Top Archaeological Discoveries of 2010

Some people might assume that humanity knows everything that there is to know about the past, although this is far from the case. Every year new archaeological discoveries are being made, and 2010 was no exception. The lack of public awareness of such discoveries though is generally down to a lack of media coverage.

Few archaeological discoveries are as likely as to be as sensational as the 1922-23 discovery of Tutankhamen’s tomb, although some discoveries, like the 2009 Staffordshire Hoard, do make it into the media worldwide.  

Egypt remains an area of the world where archaeological discoveries continue to be made, although perhaps nothing like the scale and importance of Tutankhamen’s tomb. Every year tombs of priests and scribes are discovered, including a double tomb at Saqqara, as well as numerous statues. The Valley of the Kings is also continually being searched for new tombs or hidden rooms.

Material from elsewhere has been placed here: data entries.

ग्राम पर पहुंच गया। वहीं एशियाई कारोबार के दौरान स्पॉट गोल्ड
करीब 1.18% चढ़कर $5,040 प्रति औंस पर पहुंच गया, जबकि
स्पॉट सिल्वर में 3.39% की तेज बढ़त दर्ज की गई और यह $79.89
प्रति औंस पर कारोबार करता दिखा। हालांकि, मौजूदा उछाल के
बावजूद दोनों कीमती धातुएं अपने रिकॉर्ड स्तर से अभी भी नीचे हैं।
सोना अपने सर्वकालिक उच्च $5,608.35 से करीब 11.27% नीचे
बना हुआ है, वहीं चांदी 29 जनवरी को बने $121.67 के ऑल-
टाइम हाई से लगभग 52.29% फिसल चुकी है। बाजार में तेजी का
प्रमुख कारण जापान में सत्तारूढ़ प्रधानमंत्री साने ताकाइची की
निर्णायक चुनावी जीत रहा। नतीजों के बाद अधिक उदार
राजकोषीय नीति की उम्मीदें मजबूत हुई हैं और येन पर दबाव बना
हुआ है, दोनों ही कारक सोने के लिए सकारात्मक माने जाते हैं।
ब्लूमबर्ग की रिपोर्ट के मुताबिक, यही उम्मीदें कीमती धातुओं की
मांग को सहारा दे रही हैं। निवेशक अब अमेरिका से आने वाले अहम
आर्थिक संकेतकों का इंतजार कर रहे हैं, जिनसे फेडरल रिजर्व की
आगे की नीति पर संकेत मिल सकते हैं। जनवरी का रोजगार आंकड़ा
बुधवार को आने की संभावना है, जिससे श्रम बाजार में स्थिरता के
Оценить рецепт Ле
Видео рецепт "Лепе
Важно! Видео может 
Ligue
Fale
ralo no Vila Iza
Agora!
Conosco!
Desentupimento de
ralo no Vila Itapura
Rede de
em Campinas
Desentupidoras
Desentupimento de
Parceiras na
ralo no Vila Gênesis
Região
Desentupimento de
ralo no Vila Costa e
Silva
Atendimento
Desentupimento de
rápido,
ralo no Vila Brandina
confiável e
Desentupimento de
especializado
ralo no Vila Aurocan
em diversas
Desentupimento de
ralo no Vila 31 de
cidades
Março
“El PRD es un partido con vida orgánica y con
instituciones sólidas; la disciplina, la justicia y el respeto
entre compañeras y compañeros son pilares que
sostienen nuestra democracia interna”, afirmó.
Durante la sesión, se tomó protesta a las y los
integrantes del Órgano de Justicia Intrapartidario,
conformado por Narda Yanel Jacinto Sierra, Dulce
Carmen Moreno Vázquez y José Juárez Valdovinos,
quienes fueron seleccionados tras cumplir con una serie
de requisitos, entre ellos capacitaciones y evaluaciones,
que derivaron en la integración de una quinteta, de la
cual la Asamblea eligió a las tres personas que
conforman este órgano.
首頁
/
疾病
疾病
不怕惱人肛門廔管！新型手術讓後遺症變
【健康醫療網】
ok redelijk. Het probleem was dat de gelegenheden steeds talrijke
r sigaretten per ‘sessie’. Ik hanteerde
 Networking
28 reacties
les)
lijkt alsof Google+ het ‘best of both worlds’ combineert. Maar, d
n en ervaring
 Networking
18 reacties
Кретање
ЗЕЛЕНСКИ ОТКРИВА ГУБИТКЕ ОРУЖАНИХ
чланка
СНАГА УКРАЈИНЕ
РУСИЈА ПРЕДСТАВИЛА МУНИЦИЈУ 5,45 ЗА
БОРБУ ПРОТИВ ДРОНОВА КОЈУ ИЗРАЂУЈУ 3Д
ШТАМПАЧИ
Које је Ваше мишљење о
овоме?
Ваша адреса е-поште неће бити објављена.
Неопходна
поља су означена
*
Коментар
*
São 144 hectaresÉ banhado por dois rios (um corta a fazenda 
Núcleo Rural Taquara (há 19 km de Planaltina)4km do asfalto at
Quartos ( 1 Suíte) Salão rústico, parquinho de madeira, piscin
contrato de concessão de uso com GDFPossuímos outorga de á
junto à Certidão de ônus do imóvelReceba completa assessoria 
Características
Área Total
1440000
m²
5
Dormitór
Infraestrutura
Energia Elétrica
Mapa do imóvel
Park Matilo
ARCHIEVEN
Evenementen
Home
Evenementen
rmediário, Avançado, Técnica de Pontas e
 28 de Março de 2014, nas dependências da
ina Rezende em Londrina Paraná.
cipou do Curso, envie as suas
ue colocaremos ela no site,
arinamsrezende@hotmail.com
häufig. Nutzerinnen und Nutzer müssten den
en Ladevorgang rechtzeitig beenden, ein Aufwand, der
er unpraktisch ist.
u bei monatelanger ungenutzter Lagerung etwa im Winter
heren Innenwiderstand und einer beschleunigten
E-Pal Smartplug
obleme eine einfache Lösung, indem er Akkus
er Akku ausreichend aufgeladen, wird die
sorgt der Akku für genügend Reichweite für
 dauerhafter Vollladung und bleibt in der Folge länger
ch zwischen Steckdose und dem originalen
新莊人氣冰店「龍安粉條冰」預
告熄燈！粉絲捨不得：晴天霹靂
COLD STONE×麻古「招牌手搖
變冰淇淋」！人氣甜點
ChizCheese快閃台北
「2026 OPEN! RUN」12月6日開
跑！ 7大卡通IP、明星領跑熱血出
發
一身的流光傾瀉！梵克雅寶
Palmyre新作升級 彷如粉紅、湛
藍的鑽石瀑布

The Archaeological Institute of America published a list of their top archaeological discoveries of 2010, a list that includes both physical and theoretical discoveries. Arguably the discovery most likely to capture the public’s imagination is the discovery of the tomb of Hecatomnus. The name itself may not mean much but he was the ruler of Caria, and the father of Mausolus. The tomb of Mausolus would become one of the wonders of the ancient world, and although the tomb is not as architecturally important, the decoration is still superb. Unfortunately the tomb was itself discovered two years earlier by modern day looters, so some artefacts may have already been lost.  

The physical discoveries on the list also include the discovery of HMS Investigator, Carthaginian child burials, the Jamestown Church, El Zotz Royal Tomb, Peruvian pyramids, and Cretan Paleolithic tools.

The list made by the Archaeological Institute of America is by no means exhaustive, and around the world other discoveries have been made; including the discovery in Somaliland of some one hundred examples of five thousand year old cave art.

It is, of course, not just archaeologists who are making discoveries, as the Anglo-Saxon Staffordshire Hoard showed. An amateur metal detectorist discovered a bronze Roman cavalry helmet near to Crosby Garrett in Cumbria. The discovery was certainly an exquisite one, although the outcome can hardly be described as a success for archaeology.

Many people interested in archaeology are waiting for the next big discovery, something that rivals the discovery of Tutankhamen’s tomb. A lot of attention is, of course, given to Egypt, where the resting place of so many pharaohs remain unknown, but the next discovery might be the semi-mythical tomb of Genghis Khan, or a thorough examination of the Mausoleum of the First Qin Emperor and the burial mound.